START PASSAGE TO READ
What about the old Wild Oats building? The 'city' should be tax breaking locally owned businesses and the 'developer' should cut some small timer a break. Isn't 'some' money better than none? I guess when your that rich you could care less right?

About ten years ago a few 'small time' business owners bought the Masonic Lodge with hopes of turning it into a live venue/banquet facility and turning the downstairs into an all night diner. Which is something that downtown can use badly. But the 'city' put up so much red tape about what business they wanted to 'allow' in the space. In the end, the discouraged small timers had to sell because the city deemed that a NATIONAL FUTON CHAIN was the only LOGICAL choice for a business there!


Sigmund 7 years, 1 month ago

You will subsidize the downtown landlords. You will provide them corporate welfare. The Kommission will privatize their profits, socialize their expenses, and bailout their failures with your money. The Kommission will freeze out any outsider who doesn't grease the appropriate palm or contribute to the correct campaigns. And if you complain they will have to lay off police officers, fire fighters, and will have no money for basic services.

And all the while Chad will tout the their plans without asking anyone a single difficult question.

captainzeep 7 years, 1 month ago

It looks like a reasonable proposal to me. Get it moving ASAP and we'll book our company xmas party there.

jhawkinsf 7 years, 1 month ago

Best case scenario: The owners bring the building up to code and operate a successful business there. Worst case scenario: No help in the form of abatements and the building languishes, becoming an even greater blight to downtown, driving other businesses elsewhere. Compromise: The greatest likelihood that a win/win situation could happen. The problem with pushing hard for a best case scenario is that it has the greatest risk of ending with a worst case scenario.

jafs 7 years, 1 month ago

That's why we need some policies that discourage owners from simply letting property deteriorate and become blighted.
END PASSAGE TO READ
START EXTRACTED RECORDS
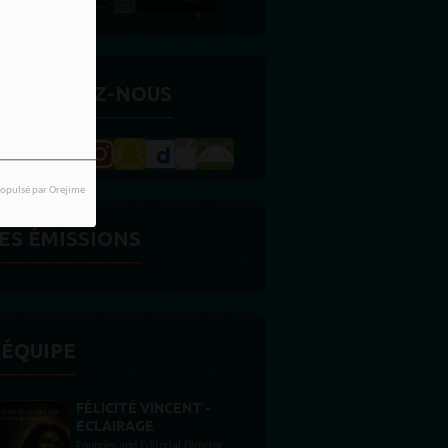
ETROUVEZ-NOUS
opulsé par Orejime
ES ÉMISSIONS
'ÉQUIPE
STONES WILLIS
Animateur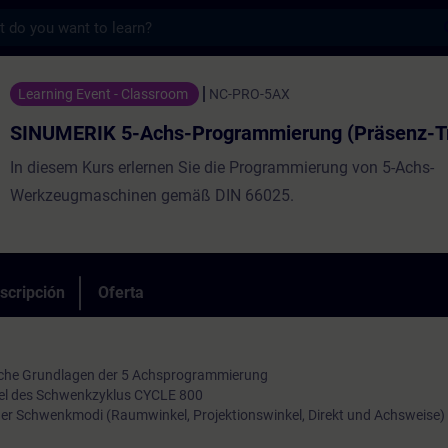
s
-Achs-Programmierung (Präsenz-Training) 
Learning Event - Classroom
NC-PRO-5AX
SINUMERIK 5-Achs-Programmierung (Präsenz-Tr
In diesem Kurs erlernen Sie die Programmierung von 5-Achs-
Werkzeugmaschinen gemäß DIN 66025.
scripción
Oferta
sche Grundlagen der 5 Achsprogrammierung
piel des Schwenkzyklus CYCLE 800
r Schwenkmodi (Raumwinkel, Projektionswinkel, Direkt und Achsweise)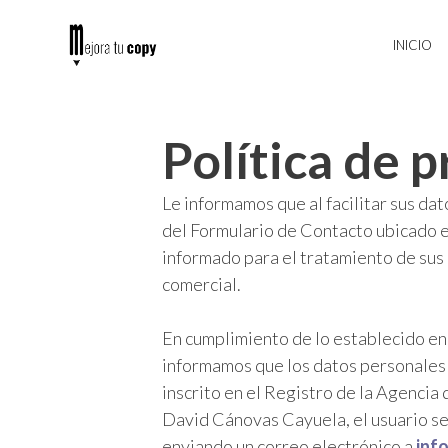
INICIO
Política de 
Le informamos que al facilitar sus dat
del Formulario de Contacto ubicado e
informado para el tratamiento de sus 
comercial.
En cumplimiento de lo establecido en
informamos que los datos personales 
inscrito en el Registro de la Agencia
David Cánovas Cayuela, el usuario se p
enviando un correo electrónico a
i
nf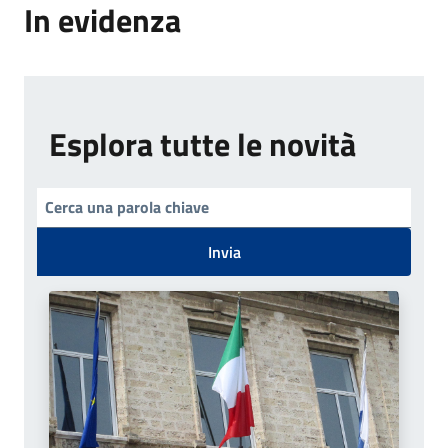
In evidenza
Esplora tutte le novità
Invia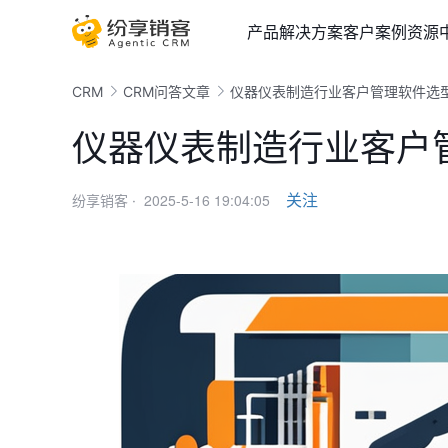
产品
解决方案
客户案例
资源
CRM
CRM问答文章
仪器仪表制造行业客户管理软件选
仪器仪表制造行业客户
2025-5-16 19:04:05
关注
纷享销客 ·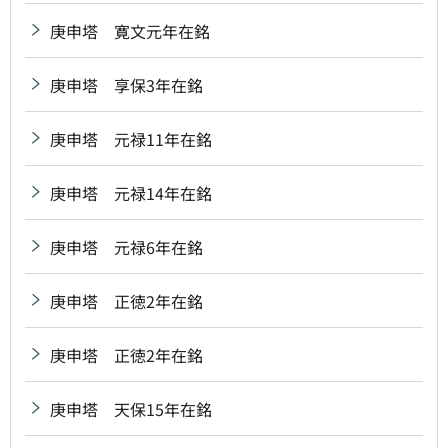
庚申塔 寛文元年在銘
庚申塔 享保3年在銘
庚申塔 元禄11年在銘
庚申塔 元禄14年在銘
庚申塔 元禄6年在銘
庚申塔 正徳2年在銘
庚申塔 正徳2年在銘
庚申塔 天保15年在銘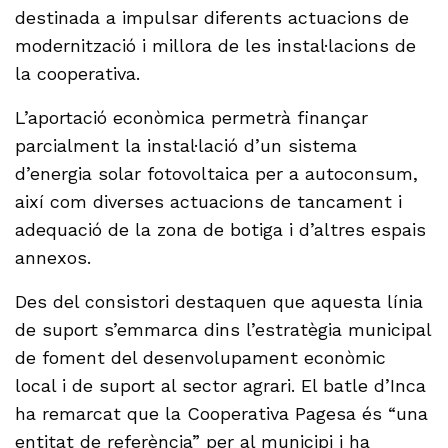
destinada a impulsar diferents actuacions de
modernització i millora de les instal·lacions de
la cooperativa.
L’aportació econòmica permetrà finançar
parcialment la instal·lació d’un sistema
d’energia solar fotovoltaica per a autoconsum,
així com diverses actuacions de tancament i
adequació de la zona de botiga i d’altres espais
annexos.
Des del consistori destaquen que aquesta línia
de suport s’emmarca dins l’estratègia municipal
de foment del desenvolupament econòmic
local i de suport al sector agrari. El batle d’Inca
ha remarcat que la Cooperativa Pagesa és “una
entitat de referència” per al municipi i ha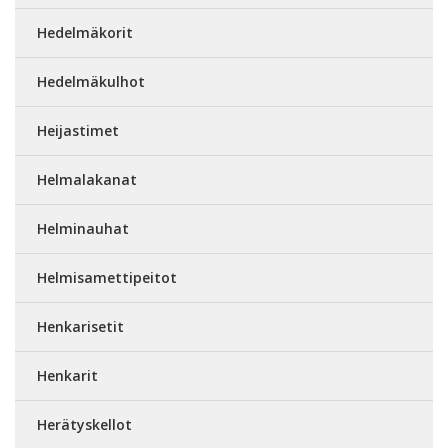
Hedelmäkorit
Hedelmäkulhot
Heijastimet
Helmalakanat
Helminauhat
Helmisamettipeitot
Henkarisetit
Henkarit
Herätyskellot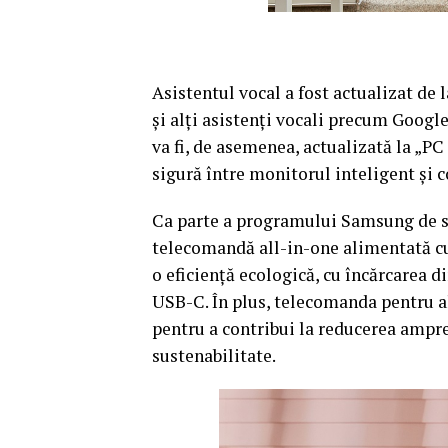
Asistentul vocal a fost actualizat de 
și alți asistenți vocali precum Googl
va fi, de asemenea, actualizată la „PC
sigură între monitorul inteligent și 
Ca parte a programului Samsung de su
telecomandă all-in-one alimentată cu e
o eficiență ecologică, cu încărcarea d
USB-C. În plus, telecomanda pentru alt
pentru a contribui la reducerea ampre
sustenabilitate.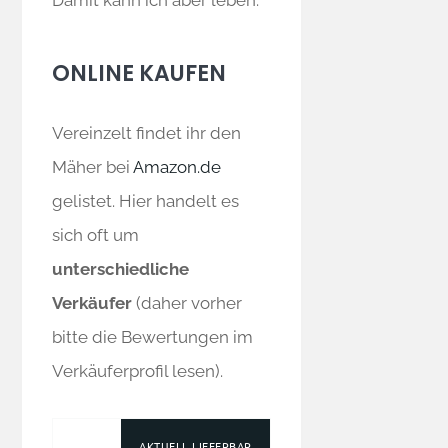
ONLINE KAUFEN
Vereinzelt findet ihr den
Mäher bei
Amazon.de
gelistet. Hier handelt es
sich oft um
unterschiedliche
Verkäufer
(daher vorher
bitte die Bewertungen im
Verkäuferprofil lesen).
AKTUELL LIEFERBAR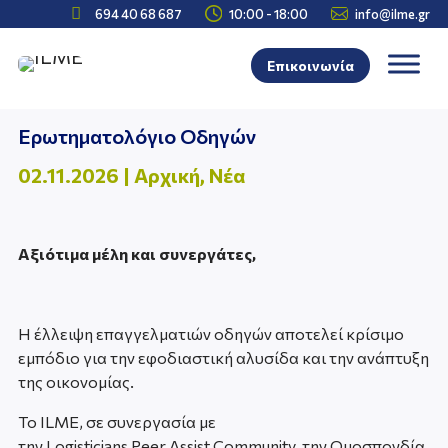



694 40 68 687
10:00 - 18:00
info@ilme.gr
Επικοινωνία
Ερωτηματολόγιο Οδηγών
02.11.2026
|
Αρχική
,
Νέα
Αξιότιμα μέλη και συνεργάτες,
Η έλλειψη επαγγελματιών οδηγών αποτελεί κρίσιμο
εμπόδιο για την εφοδιαστική αλυσίδα και την ανάπτυξη
της οικονομίας.
Το
ILME
, σε συνεργασία με
την
Logisticians Peer Assist Community
, την Ομοσπονδία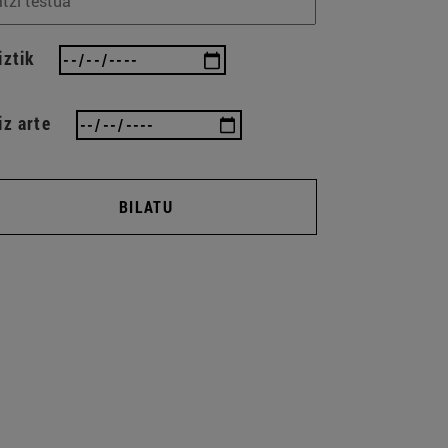
iztik
iz arte
BILATU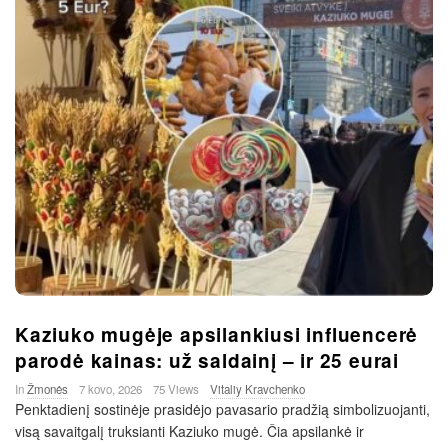
Kaziuko mugėje apsilankiusi influencerė
parodė kainas: už saldainį – ir 25 eurai
In
Žmonės
7 kovo, 2026
75 Views
Vitaliy Kravchenko
Penktadienį sostinėje prasidėjo pavasario pradžią simbolizuojanti,
visą savaitgalį truksianti Kaziuko mugė. Čia apsilankė ir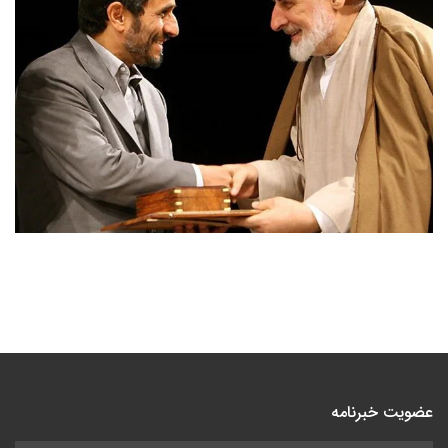
عضویت خبرنامه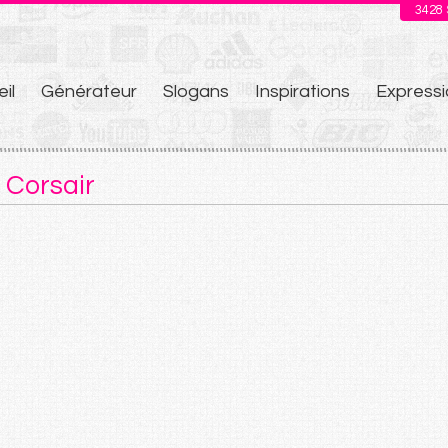
3428
il
Générateur
Slogans
Inspirations
Expressi
u
 Corsair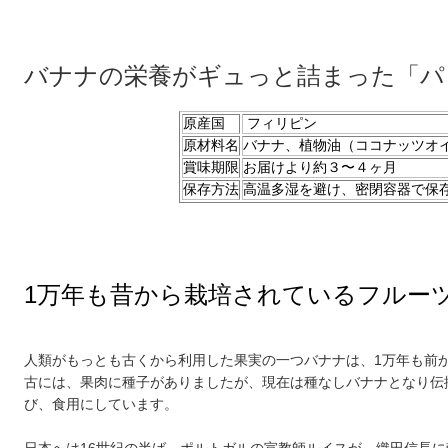
バナナの栄養がギュっと詰まった「パ
原産国
フィリピン
原材料名
バナナ、植物油（ココナッツオ
賞味期限
お届けより約３〜４ヶ月
保存方法
高温多湿を避け、密閉容器で保存
1万年も昔から栽培されているフルー
人類がもっとも古くから利用した果実の一つバナナは、1万年も前
古には、果肉に種子がありましたが、現在は種なしバナナとなり伝
び、食用にしています。
日本へは16世紀の半ば、ポルトガルの宣教師ルイスが、織田信長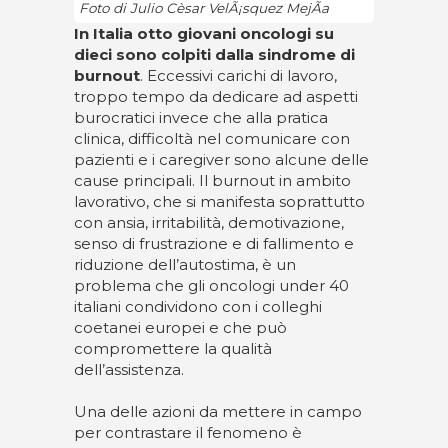
Foto di Julio Cèsar VelÃ¡squez MejÃ­a
In Italia otto giovani oncologi su
dieci sono colpiti dalla sindrome di
burnout
. Eccessivi carichi di lavoro,
troppo tempo da dedicare ad aspetti
burocratici invece che alla pratica
clinica, difficoltà nel comunicare con
pazienti e i caregiver sono alcune delle
cause principali. Il burnout in ambito
lavorativo, che si manifesta soprattutto
con ansia, irritabilità, demotivazione,
senso di frustrazione e di fallimento e
riduzione dell’autostima, è un
problema che gli oncologi under 40
italiani condividono con i colleghi
coetanei europei e che può
compromettere la qualità
dell’assistenza.
Una delle azioni da mettere in campo
per contrastare il fenomeno è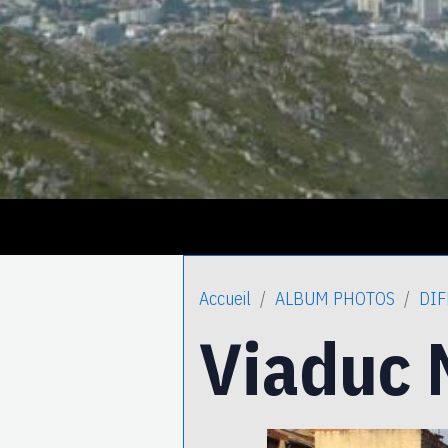
Accueil
ALBUM PHOTOS
DIF
Viaduc 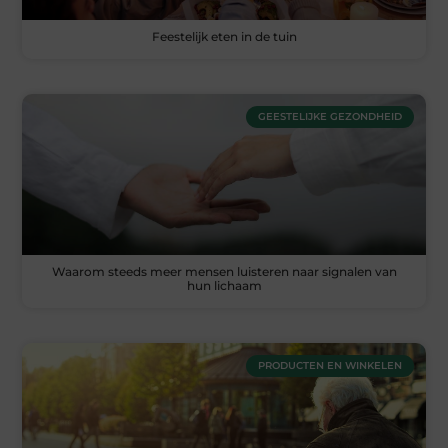
Feestelijk eten in de tuin
GEESTELIJKE GEZONDHEID
Waarom steeds meer mensen luisteren naar signalen van
hun lichaam
PRODUCTEN EN WINKELEN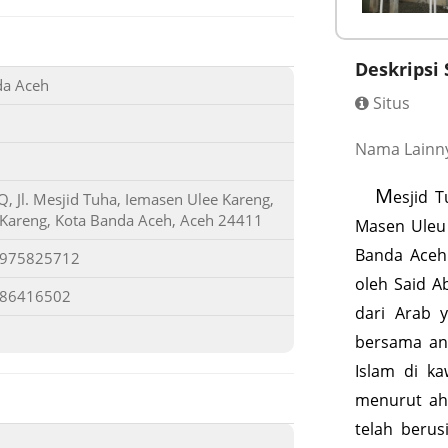
Deskripsi 
da Aceh
Situs
Nama Lainny
M
esjid 
 Jl. Mesjid Tuha, Iemasen Ulee Kareng,
 Kareng, Kota Banda Aceh, Aceh 24411
Masen Uleu
Banda Aceh
4975825712
oleh Said A
686416502
dari Arab 
bersama an
Islam di k
menurut ah
telah berus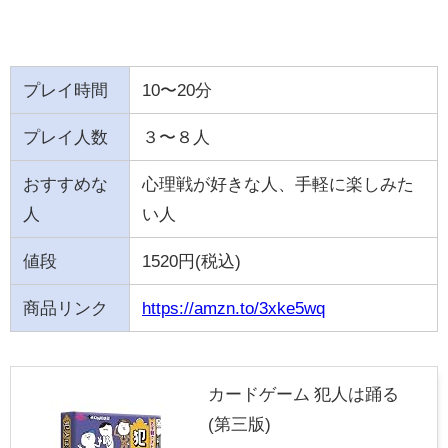
プレイ時間
10〜20分
プレイ人数
３〜８人
おすすめな
心理戦が好きな人、手軽に楽しみた
人
い人
値段
1520円(税込)
商品リンク
https://amzn.to/3xke5wq
カードゲーム 犯人は踊る
(第三版)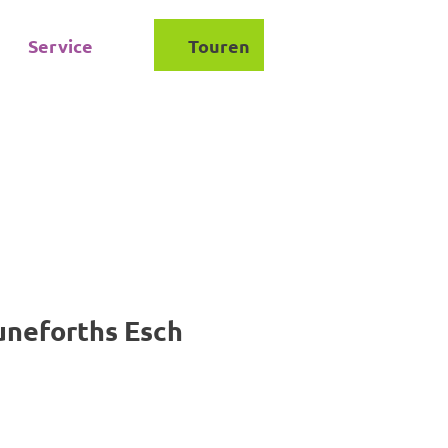
Service
Touren
Suche
uneforths Esch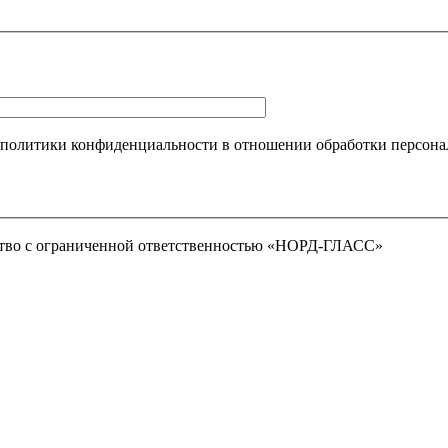
 политики конфиденциальности в отношении обработки персона
тво с ограниченной ответственностью «НОРД-ГЛАСС»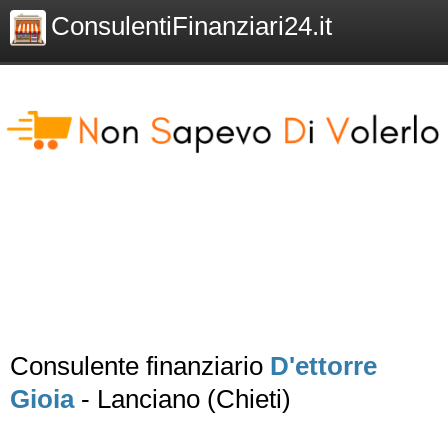
ConsulentiFinanziari24.it
Consulente finanziario
D'ettorre
Gioia
- Lanciano (Chieti)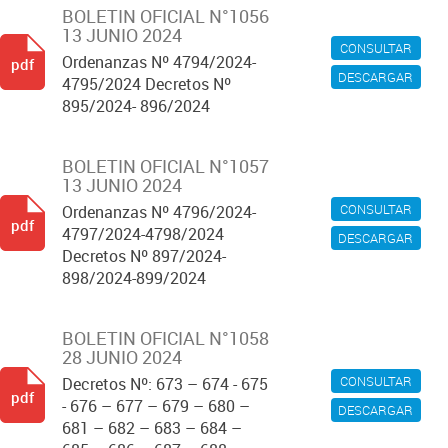
BOLETIN OFICIAL N°1056
13 JUNIO 2024
CONSULTAR
Ordenanzas Nº 4794/2024-
pdf
DESCARGAR
4795/2024 Decretos Nº
895/2024- 896/2024
BOLETIN OFICIAL N°1057
13 JUNIO 2024
CONSULTAR
Ordenanzas Nº 4796/2024-
pdf
4797/2024-4798/2024
DESCARGAR
Decretos Nº 897/2024-
898/2024-899/2024
BOLETIN OFICIAL N°1058
28 JUNIO 2024
CONSULTAR
Decretos Nº: 673 – 674 - 675
pdf
- 676 – 677 – 679 – 680 –
DESCARGAR
681 – 682 – 683 – 684 –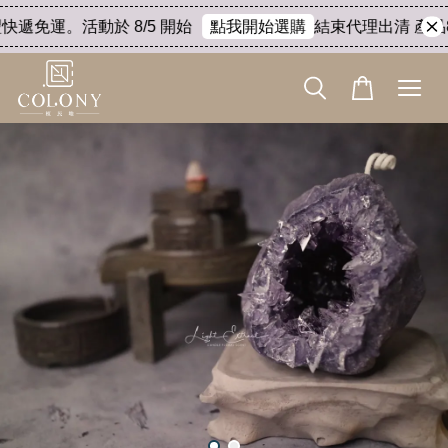
快遞免運。活動於 8/5 開始
結束代理出清 產品8折
點我開始選購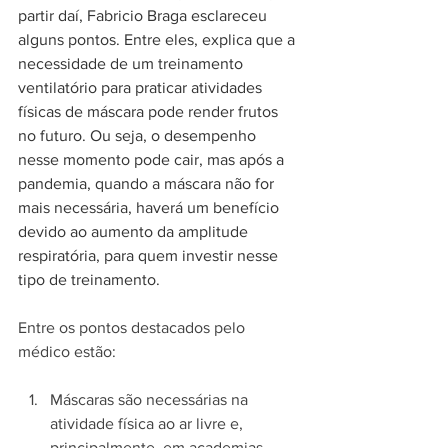
partir daí, Fabricio Braga esclareceu 
alguns pontos. Entre eles, explica que a 
necessidade de um treinamento 
ventilatório para praticar atividades 
físicas de máscara pode render frutos 
no futuro. Ou seja, o desempenho 
nesse momento pode cair, mas após a 
pandemia, quando a máscara não for 
mais necessária, haverá um benefício 
devido ao aumento da amplitude 
respiratória, para quem investir nesse 
tipo de treinamento.
Entre os pontos destacados pelo 
médico estão:
Máscaras são necessárias na 
atividade física ao ar livre e, 
principalmente, em academias,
END EXTRACTED RECORDS
■ PROBLEMS TO WORK ON
a. Using the comment thread, answer these questions:
(i) What building did a few "small time" business owners buy about ten years ago?
(ii) What kind of business did the city deem the only logical choice for that space?
(iii) What event does captainzeep say the company would book there?
b. Repeat the comment thread from "It looks like" down to "and become blighted.".
c. List every commenter username in the comment thread that appears with a posting time, in order of appearance.

■ LIST OF SOLUTIONS
a.
(i) The Masonic Lodge
(ii) A national futon chain
(iii) Their company xmas party

b.
It looks like a reasonable proposal to me. Get it moving ASAP and we'll book our company xmas party there.

jhawkinsf 7 years, 1 month ago

Best case scenario: The owners bring the building up to code and operate a successful business there. Worst case scenario: No help in the form of abatements and the building languishes, becoming an even greater blight to downtown, driving other businesses elsewhere. Compromise: The greatest likelihood that a win/win situation could happen. The problem with pushing hard for a best case scenario is that it has the greatest risk of ending with a worst case scenario.

jafs 7 years, 1 month ago

That's why we need some policies that discourage owners from simply letting property deteriorate and become blighted.

c.
Sigmund
captainzeep
jhawkinsf
jafs